Zitouna n’a toutefois pas mentionné la date à laquelle ces déclarations attribuées à Marzouki avaient été publiées, ni le média social via lequel Marzouki avait fait lesdites déclarations. En tournée en Turquie en marge du Arab Council qui se tient à Istanbul, Marzouki n’a pas souhaité commenter ce verdict, occupé à y présenter son dernier ouvrage intitulé « Quel avenir pour la démocratie ? ».
Une accumulation de peines sévères
Ce n’est pas la première fois que depuis l’avènement du régime post coup de force constitutionnel de l’actuel président Kais Saïed, l’ancien président Marzouki est pris pour cible par « une justice aux ordres » pour l’opposition, qui s’évertue à corroborer le vieil adage qui a cours dans le monde arabe à propos des transitions non pacifiées : « J’arrive au pouvoir je te mets en taule, et vice-versa ».
Ainsi dès le 22 décembre 2021, la même juridiction avait rendu une décision condamnant Moncef Marzouki par contumace à 4 ans de prison pour des accusations d’ « atteinte à la sécurité extérieure de l’État », l’ancien président avait alors démenti le bien-fondé de ces accusations, sur fond de soupçons de volonté de sabotage à l’époque à travers ses relations du Sommet de la francophonie auprès des chancelleries occidentales qui comptaient être représentées à Djerba.

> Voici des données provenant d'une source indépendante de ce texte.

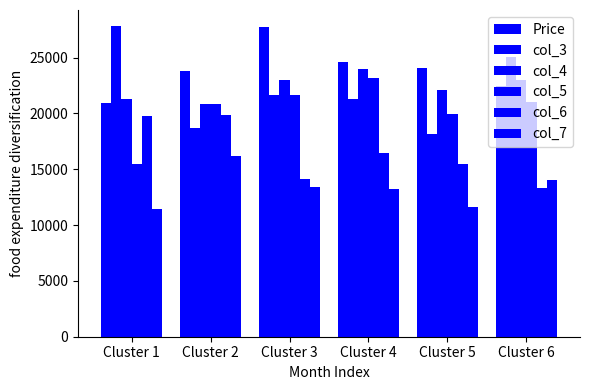

At which label is col_7 closest to 13827?

Cluster 6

Commentant le verdict fin 2021, Marzouki avait déclaré sur sa page officielle que la condamnation avait été « rendue par un misérable juge, sur ordre d’un président illégitime », allusion au président Kais Saïed. Début de novembre 2021, la justice tunisienne avait émis un mandat d’arrêt international contre Marzouki, consécutivement à une déclaration où il reconnaissait avoir œuvré à contrecarrer la tenue du sommet de la Francophonie en Tunisie, prévu la même année.
Pour rappel, au cours de l’année 2023 les autorités ont arrêté une vingtaine de personnalités politiques de premier plan, dont le leader du mouvement Ennahdha, Rached Ghannouchi et la leader du PDL nostalgique de l’ex RCD, Abir Moussi. Elles font également face à des accusations de « complot contre la sécurité de l’État », des allégations fleuve niées par ces opposants.
Si le président Saïed a martelé à plusieurs reprises l’indépendance du pouvoir judiciaire, l’opposition l’accuse d’instrumentaliser le pouvoir judiciaire pour poursuivre ceux qui s’opposent aux mesures d’exception qu’il avait instaurées en 2021, installant depuis un imbroglio dans le pays qui résulte en un boycott de la vie politique par l’ensemble des grands partis que compte le pays.